_Work item:_
What lines of the data below hold the string "unless"? Copy each one out.

_Stored data:_
::::::
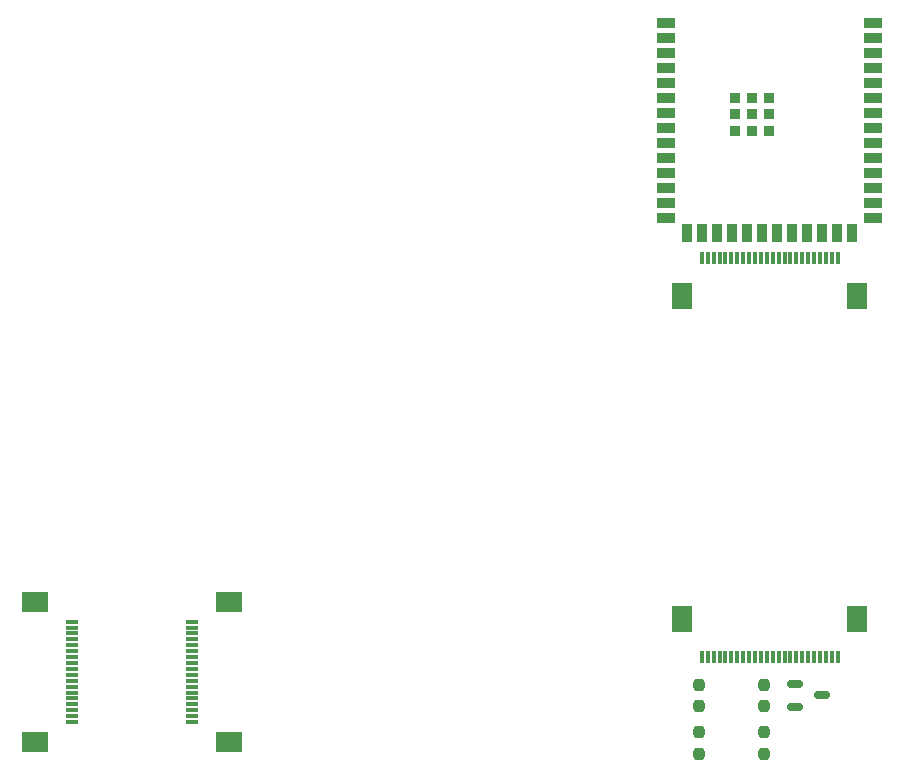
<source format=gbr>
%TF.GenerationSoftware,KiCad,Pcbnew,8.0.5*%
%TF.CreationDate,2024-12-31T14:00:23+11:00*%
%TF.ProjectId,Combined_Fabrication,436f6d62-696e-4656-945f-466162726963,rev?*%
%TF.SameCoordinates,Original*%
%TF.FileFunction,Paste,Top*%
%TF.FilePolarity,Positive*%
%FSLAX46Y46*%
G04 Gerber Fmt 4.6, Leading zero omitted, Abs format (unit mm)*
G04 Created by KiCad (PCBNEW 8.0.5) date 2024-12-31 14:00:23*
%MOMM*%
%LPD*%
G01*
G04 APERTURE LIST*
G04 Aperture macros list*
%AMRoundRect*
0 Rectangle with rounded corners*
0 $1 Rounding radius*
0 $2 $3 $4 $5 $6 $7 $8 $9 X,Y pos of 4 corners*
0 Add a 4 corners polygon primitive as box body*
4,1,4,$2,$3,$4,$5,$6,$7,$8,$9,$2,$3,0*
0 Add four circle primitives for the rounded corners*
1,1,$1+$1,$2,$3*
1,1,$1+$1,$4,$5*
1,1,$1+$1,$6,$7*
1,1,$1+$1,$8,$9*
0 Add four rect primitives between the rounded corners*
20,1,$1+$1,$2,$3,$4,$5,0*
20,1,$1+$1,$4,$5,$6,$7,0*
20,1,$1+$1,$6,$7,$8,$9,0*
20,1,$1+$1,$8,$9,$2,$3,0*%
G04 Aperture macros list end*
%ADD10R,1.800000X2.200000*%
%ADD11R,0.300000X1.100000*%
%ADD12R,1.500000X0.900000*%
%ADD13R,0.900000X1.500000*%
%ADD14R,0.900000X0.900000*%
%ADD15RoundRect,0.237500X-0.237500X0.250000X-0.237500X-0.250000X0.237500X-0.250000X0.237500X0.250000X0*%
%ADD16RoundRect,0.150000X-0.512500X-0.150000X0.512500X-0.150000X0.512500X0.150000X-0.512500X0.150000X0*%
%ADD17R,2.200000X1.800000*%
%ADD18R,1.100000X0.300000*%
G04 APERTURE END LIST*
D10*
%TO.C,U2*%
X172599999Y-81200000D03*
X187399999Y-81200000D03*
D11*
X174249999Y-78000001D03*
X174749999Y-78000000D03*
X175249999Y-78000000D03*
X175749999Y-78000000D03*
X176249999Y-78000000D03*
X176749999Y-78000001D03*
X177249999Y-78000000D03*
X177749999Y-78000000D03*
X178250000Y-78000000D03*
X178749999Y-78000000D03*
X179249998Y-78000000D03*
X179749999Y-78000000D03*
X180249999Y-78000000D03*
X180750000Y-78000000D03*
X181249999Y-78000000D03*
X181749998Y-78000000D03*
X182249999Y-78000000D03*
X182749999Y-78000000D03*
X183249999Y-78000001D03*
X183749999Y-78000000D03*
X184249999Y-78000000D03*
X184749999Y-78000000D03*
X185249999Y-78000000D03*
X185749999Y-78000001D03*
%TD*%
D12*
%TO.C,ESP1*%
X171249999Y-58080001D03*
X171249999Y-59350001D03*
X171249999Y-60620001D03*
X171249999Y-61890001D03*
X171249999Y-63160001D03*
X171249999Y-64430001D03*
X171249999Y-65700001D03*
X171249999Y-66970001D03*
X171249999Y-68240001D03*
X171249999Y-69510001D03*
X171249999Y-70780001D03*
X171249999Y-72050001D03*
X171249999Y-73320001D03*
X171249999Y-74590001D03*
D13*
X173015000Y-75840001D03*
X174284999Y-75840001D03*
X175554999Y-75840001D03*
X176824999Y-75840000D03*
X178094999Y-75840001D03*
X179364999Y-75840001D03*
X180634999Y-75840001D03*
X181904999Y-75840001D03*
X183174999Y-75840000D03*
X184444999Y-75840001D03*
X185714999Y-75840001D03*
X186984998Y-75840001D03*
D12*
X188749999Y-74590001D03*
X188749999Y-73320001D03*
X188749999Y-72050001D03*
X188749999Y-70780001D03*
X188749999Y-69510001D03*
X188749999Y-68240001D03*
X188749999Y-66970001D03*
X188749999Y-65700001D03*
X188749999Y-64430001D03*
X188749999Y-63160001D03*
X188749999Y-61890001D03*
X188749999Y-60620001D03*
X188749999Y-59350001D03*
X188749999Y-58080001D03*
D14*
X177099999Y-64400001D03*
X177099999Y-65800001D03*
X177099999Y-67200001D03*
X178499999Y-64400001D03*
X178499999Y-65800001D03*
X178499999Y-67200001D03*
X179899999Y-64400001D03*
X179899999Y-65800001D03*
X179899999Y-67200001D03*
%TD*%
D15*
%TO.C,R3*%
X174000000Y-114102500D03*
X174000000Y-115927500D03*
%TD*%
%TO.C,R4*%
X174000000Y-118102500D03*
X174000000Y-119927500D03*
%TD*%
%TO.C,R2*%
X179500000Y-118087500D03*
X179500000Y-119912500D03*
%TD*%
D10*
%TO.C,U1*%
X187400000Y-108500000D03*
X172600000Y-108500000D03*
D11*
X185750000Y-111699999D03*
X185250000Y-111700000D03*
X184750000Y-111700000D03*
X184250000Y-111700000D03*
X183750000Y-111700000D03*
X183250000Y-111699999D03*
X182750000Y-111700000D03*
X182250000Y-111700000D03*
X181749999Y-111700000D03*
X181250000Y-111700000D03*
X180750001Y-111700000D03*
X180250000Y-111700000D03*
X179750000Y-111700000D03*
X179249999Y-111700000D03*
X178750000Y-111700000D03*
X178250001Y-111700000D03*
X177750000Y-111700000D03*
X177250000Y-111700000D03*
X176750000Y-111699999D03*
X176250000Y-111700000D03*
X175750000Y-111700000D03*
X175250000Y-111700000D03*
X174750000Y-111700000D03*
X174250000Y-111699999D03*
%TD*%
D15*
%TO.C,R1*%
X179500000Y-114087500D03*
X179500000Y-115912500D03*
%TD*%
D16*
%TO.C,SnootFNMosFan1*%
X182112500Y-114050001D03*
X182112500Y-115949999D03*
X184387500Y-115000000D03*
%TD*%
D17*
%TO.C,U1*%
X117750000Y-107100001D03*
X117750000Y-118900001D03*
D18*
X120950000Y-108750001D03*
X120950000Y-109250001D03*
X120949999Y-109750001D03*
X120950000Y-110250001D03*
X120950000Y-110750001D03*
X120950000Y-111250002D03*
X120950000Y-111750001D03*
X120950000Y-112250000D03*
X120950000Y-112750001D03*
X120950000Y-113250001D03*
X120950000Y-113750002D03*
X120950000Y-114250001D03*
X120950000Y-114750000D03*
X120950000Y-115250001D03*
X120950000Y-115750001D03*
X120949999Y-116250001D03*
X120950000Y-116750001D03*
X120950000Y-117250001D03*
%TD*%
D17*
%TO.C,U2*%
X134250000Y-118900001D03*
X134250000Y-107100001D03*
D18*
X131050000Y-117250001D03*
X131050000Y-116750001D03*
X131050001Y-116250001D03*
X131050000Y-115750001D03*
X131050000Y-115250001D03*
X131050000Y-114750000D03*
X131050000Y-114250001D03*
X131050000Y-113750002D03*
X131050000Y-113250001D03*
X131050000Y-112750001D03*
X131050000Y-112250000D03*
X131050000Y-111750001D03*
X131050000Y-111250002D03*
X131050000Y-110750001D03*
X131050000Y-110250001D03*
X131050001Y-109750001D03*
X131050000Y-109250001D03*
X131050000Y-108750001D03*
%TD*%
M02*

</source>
::::::
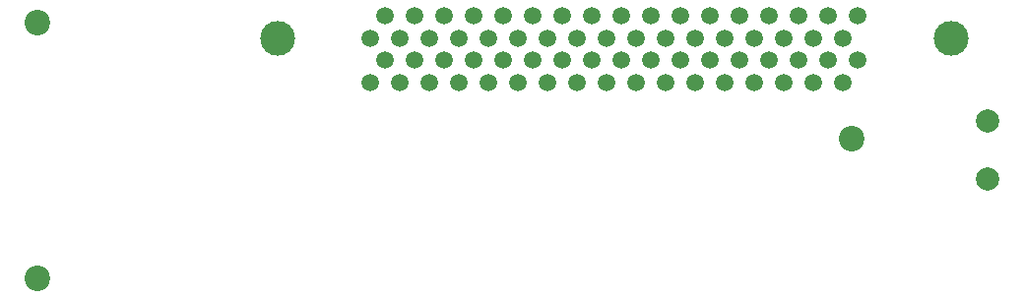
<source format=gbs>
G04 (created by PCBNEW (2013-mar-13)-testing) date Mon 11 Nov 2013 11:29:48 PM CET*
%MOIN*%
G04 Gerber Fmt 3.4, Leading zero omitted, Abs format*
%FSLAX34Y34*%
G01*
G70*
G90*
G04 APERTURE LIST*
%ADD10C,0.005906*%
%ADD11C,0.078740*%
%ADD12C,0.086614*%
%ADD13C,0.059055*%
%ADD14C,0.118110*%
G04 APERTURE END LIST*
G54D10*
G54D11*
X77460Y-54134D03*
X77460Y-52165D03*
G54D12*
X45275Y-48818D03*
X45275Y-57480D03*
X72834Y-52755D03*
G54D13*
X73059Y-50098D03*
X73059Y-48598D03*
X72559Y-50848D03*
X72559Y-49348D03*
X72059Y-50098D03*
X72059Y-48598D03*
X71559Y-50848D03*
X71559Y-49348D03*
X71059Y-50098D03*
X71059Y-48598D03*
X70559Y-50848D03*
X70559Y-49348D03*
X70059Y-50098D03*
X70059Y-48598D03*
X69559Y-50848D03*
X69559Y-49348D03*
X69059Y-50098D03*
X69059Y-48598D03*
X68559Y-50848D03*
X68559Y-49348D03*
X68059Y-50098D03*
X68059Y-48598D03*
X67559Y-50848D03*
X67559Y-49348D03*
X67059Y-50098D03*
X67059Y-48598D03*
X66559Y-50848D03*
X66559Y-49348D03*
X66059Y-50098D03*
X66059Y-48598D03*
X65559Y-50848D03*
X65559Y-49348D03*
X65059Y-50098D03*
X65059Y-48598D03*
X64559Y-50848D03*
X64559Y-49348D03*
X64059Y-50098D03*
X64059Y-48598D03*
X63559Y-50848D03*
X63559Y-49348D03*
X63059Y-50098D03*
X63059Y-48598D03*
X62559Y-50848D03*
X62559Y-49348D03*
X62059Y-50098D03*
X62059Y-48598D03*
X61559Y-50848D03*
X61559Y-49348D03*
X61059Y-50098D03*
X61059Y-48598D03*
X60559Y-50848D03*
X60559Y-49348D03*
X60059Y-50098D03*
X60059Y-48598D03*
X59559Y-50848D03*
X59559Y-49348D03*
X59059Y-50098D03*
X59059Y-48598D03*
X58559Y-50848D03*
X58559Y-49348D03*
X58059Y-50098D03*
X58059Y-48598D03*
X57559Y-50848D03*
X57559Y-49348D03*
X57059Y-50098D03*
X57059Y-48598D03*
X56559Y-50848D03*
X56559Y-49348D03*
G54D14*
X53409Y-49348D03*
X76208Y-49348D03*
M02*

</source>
::::::
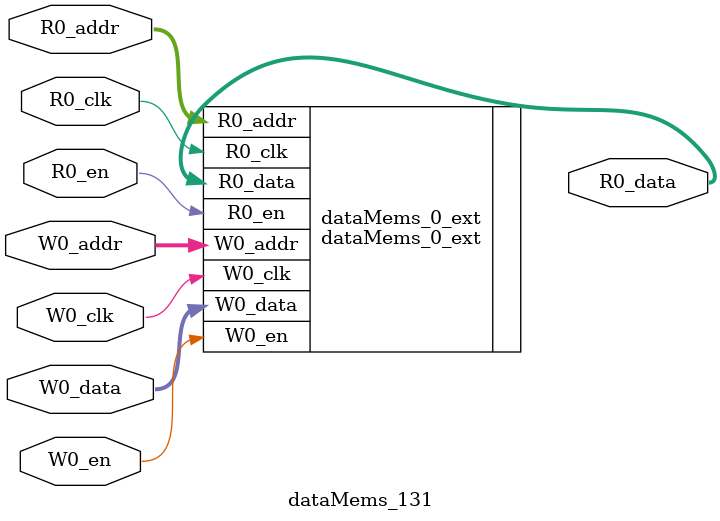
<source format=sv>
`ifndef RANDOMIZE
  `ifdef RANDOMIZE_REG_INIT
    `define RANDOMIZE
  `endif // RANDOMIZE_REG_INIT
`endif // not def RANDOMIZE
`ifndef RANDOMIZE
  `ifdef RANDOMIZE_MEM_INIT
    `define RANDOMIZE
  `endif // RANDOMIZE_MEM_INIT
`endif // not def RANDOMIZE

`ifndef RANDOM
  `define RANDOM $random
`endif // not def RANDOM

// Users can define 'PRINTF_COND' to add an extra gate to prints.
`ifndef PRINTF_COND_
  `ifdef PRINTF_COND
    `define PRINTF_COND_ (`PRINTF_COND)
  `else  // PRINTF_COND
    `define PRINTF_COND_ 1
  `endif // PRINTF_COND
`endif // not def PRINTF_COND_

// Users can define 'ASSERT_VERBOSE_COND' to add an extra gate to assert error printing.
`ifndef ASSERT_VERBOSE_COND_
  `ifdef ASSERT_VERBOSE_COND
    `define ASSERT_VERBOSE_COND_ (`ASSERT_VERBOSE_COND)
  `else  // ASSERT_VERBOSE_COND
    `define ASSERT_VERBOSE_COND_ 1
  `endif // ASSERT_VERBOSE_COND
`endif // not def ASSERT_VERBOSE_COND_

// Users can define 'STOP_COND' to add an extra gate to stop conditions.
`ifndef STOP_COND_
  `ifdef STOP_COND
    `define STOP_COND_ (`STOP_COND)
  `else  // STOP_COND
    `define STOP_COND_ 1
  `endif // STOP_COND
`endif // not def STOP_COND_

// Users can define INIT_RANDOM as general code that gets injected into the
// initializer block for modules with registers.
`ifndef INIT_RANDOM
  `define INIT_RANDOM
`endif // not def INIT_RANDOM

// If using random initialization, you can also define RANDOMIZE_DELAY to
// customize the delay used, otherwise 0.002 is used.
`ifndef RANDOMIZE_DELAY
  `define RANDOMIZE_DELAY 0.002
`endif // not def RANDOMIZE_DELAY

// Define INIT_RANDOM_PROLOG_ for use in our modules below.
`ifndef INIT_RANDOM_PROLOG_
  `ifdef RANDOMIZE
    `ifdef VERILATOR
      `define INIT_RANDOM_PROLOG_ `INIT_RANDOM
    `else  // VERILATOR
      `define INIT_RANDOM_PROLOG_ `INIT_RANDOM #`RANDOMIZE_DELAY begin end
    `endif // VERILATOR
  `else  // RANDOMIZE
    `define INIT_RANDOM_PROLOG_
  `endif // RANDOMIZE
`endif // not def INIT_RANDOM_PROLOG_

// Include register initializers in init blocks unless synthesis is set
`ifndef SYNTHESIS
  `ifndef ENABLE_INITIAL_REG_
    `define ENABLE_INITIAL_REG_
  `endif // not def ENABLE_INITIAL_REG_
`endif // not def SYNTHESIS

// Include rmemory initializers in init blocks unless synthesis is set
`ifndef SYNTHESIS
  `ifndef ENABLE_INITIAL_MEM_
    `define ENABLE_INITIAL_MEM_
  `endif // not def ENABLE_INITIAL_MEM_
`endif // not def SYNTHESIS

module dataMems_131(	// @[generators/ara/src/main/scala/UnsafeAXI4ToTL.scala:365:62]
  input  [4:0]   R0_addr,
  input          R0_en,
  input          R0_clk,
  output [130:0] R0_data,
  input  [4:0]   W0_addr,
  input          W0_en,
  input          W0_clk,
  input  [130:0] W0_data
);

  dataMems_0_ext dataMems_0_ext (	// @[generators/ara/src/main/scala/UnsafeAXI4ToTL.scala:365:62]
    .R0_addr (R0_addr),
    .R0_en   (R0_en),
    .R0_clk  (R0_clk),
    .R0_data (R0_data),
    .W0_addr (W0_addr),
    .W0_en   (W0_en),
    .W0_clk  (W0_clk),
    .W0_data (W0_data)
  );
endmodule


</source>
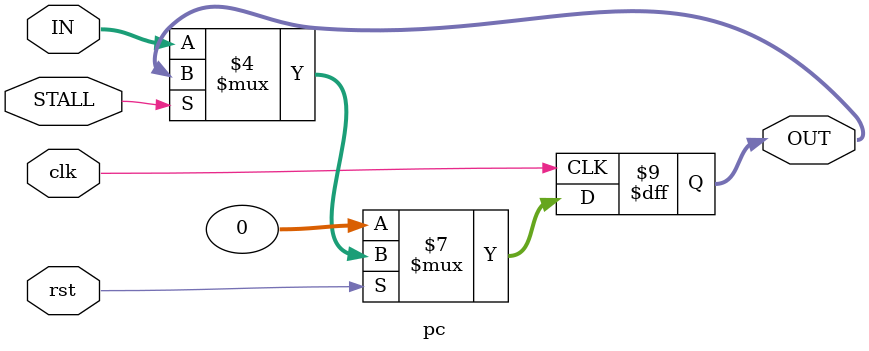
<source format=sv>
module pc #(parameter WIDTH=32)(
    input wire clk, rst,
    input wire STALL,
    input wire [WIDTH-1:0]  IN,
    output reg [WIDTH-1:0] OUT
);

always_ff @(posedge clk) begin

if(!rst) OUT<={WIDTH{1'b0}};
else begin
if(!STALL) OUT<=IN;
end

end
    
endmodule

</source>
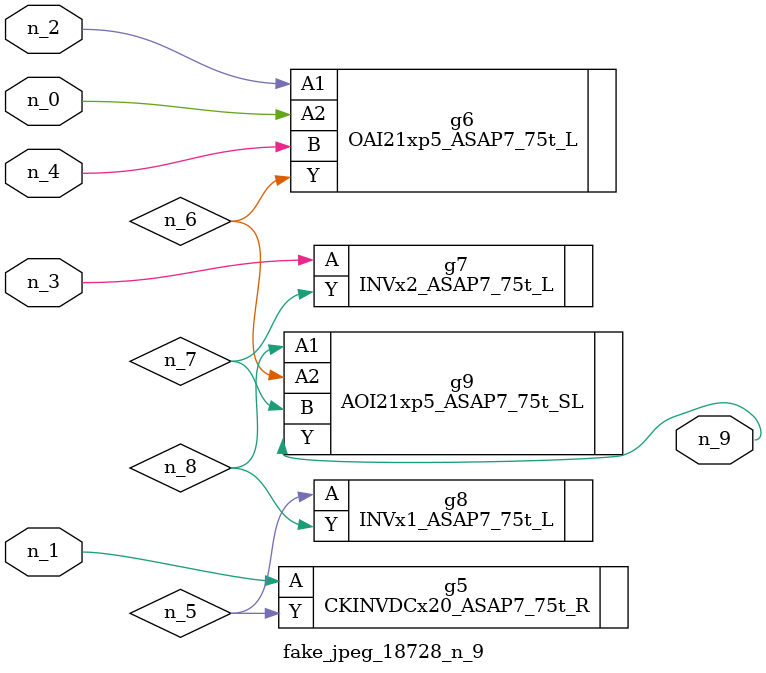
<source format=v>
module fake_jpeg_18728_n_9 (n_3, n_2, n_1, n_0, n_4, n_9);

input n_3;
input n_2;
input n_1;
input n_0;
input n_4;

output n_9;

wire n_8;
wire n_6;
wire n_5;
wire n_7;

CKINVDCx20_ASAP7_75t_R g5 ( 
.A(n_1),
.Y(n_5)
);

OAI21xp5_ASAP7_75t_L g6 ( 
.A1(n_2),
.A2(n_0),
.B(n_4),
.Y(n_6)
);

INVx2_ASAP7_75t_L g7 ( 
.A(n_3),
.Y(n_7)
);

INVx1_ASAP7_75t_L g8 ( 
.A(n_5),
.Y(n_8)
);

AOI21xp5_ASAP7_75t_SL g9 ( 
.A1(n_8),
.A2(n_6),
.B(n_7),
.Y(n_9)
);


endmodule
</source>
::::::
_Written reply:_
// Include register initializers in init blocks unless synthesis is set
// Include rmemory initializers in init blocks unless synthesis is set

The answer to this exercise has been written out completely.